More information regarding this algorithm can be found here :

Demo

The Debug Mode lets you visualize the copied regions, highlighted in gray, as well as the newly generated ones.

The input Height and Width parameters (on the left) let you resize the image if needed, in order to reduce computation time.

The output Height and Width parameters (on the right) let you define the size of the texture synthesis to be generated.

Clicking Generate starts the texture synthesis process with the specified parameters.

Clicking Clear CUDA Cache clears the GPU cache used by the program; use this when an Out Of Memory error occurs.

If changing the parameters causes a computation error, and you cannot fix the issue, load an example (this resets the parameters to their default values in the case of example 1).

Parameters:

  • rs: ratio of reference patches to sample at each step.

  • T: number of discretization steps used to solve the flow matching ODE.

  • k: number of nearest patches used to approximate the field velocity (flow matching method).

  • octaves: number of dyadic scales used for the synthesis.

  • renoise: factor used to adjust the intensity of the noise added at each step when the resolution increases.

  • Blend: mixes the synthesized image with the input image, which can help preserve part of the input image structure.

  • Blend Alpha: weighting factor for the mix between the synthesized texture and the input image.

  • Blend Map: if checked, textures will be blended linearly (from right to left, with a mix of both in the middle).

  • Patch Size: size of the patches used by the algorithm (the larger the patches, the larger the copied areas).

  • Stride: number of jumps used to compute flow matching (increasing the stride reduces computation time).

  • Warmup (if Memory is enabled): number of initial steps during which the flow is not applied, which can help stabilize the synthesis at the beginning.

  • Memory: use the memory-efficient version of Nifty, which does not store all intermediate synthesized images during flow integration, but only the current image.

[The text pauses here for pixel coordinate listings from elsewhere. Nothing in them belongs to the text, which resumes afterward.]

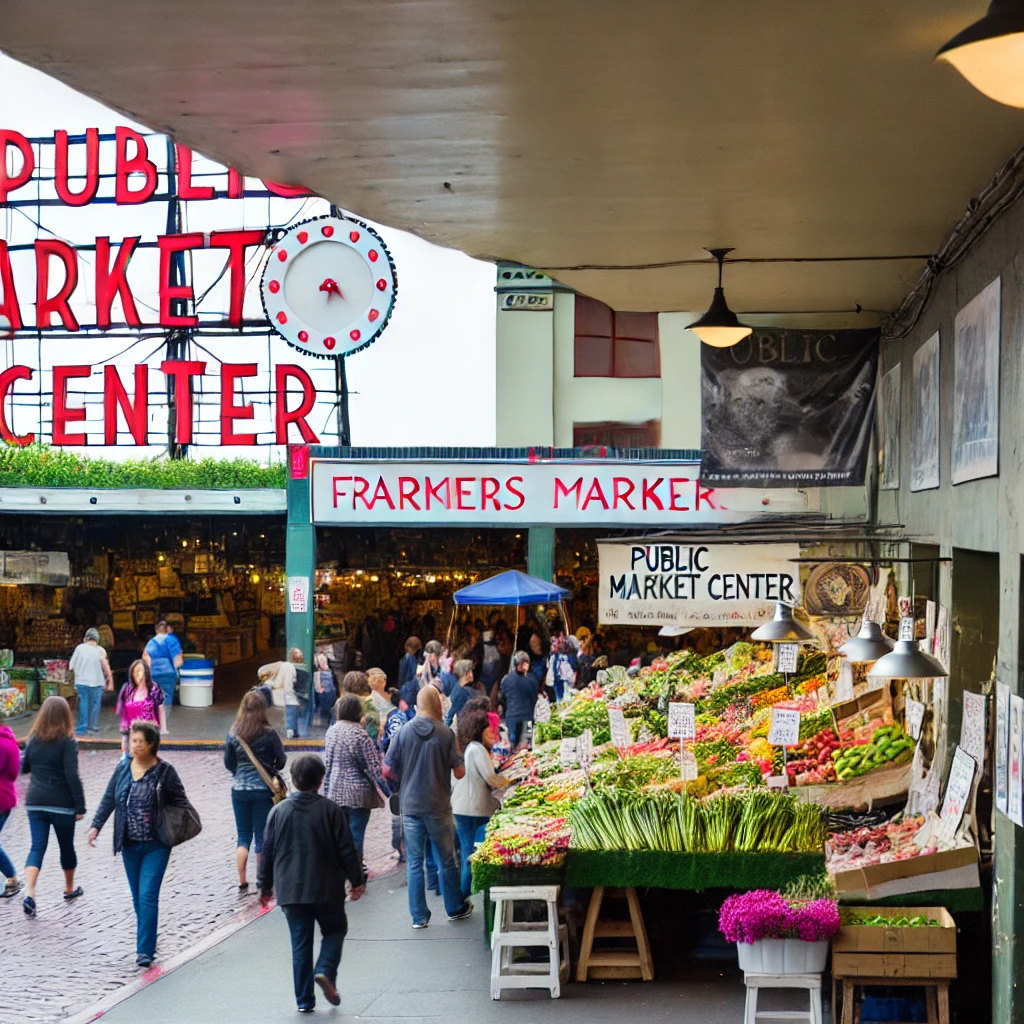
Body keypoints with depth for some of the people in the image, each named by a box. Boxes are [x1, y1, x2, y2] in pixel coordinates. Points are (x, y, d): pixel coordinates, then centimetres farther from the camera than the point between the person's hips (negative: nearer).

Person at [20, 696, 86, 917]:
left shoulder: (33, 739, 2)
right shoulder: (68, 742, -12)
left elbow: (24, 768, 14)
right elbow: (72, 776, -17)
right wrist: (80, 806, -13)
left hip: (35, 802, 3)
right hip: (62, 804, -3)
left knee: (37, 847, 2)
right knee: (66, 846, 16)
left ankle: (29, 893, -17)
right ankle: (70, 888, 34)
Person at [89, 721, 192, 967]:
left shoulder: (165, 771, -7)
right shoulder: (122, 769, 4)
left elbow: (179, 801, -1)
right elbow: (109, 799, 10)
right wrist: (96, 825, 0)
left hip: (156, 845, -5)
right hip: (130, 845, 5)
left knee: (148, 896, -11)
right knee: (138, 898, 12)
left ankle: (145, 951, -11)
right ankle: (148, 940, 27)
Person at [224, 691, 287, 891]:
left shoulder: (234, 734, -4)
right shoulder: (269, 734, -12)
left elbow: (228, 764, 3)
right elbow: (281, 760, -1)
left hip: (239, 789, 2)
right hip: (263, 790, -2)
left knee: (243, 836, 13)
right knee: (262, 837, 8)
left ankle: (242, 882, 10)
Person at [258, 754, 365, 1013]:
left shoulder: (279, 811, 1)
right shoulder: (330, 810, -7)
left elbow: (268, 852, 6)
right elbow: (346, 849, -5)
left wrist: (265, 885, 16)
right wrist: (357, 881, 5)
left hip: (290, 892, 2)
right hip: (326, 890, -2)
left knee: (300, 943, 9)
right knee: (335, 931, 17)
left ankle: (304, 1000, 8)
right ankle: (325, 971, -8)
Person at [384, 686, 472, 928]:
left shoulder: (403, 732, -6)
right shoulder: (445, 733, -9)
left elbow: (387, 770, -6)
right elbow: (459, 772, -5)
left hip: (410, 806, 1)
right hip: (438, 806, -1)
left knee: (415, 862, 8)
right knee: (447, 860, 15)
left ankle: (419, 917, 10)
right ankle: (455, 908, 27)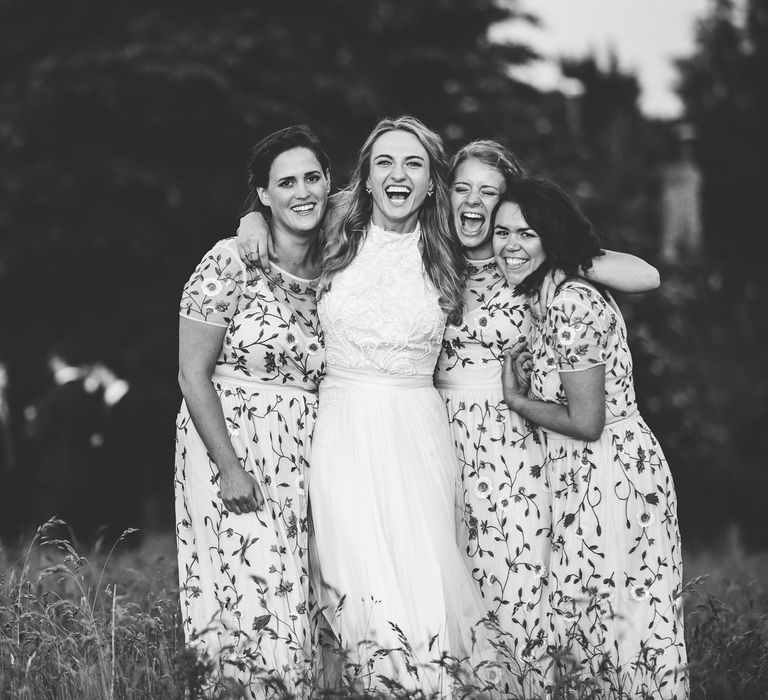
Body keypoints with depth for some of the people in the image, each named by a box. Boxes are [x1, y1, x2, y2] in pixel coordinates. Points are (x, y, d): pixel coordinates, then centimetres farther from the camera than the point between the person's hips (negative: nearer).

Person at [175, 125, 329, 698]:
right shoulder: (231, 264, -8)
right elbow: (193, 373, -9)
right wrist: (230, 467, -14)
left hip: (306, 458, 5)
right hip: (231, 442, -5)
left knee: (298, 601, 3)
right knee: (251, 601, -10)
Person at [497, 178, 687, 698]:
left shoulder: (571, 304, -18)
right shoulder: (550, 296, 11)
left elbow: (586, 423, -18)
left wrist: (517, 400, -6)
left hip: (608, 478, -9)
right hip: (580, 479, 9)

  • Seed: random seed (the same seed for a given random process returns the same value; thus, for texture synthesis, the same seed gives the same result if the parameters are identical).

  • Noise: adds noise during synthesis, which can help escape local minima and produce more diverse results.

  • Spot Size: size of the spots used for synthesis, relative to the patch size.

A list of examples from the paper is available at the bottom of the demo.

Acknowledgments

This work was partly funded by the Normandy Region through the IArtist excellence label project.

Citation

If you use this code for your research, please cite our paper, ICASSP 2026 citation will be updated after publication:

@inproceedings{NIFTY,
  TITLE = {{NIFTY: a Non-Local Image Flow Matching for Texture Synthesis}},
  AUTHOR = {Chatillon, Pierrick and Rabin, Julien and Tschumperl{\'e}, David},
  URL = {https://hal.science/hal-05287967},
  BOOKTITLE = {{ICASSP}},
  ADDRESS = {Barcelona, Spain},
  YEAR = {2026},
  MONTH = May,
  DOI = {10.48550/arXiv.2509.22318},
  KEYWORDS = {Machine Learning (cs.LG) ; Computer Vision and Pattern Recognition (cs.CV) ; Flow Matching ; Texture synthesis ; Image synthesis ; Generative model},
  PDF = {https://hal.science/hal-05287967v1/file/2509.22318v1.pdf},
  HAL_ID = {hal-05287967},
  HAL_VERSION = {v1},
}

License

This work is under the MIT license.

Disclaimer

The code is provided "as is" with ABSOLUTELY NO WARRANTY expressed or implied.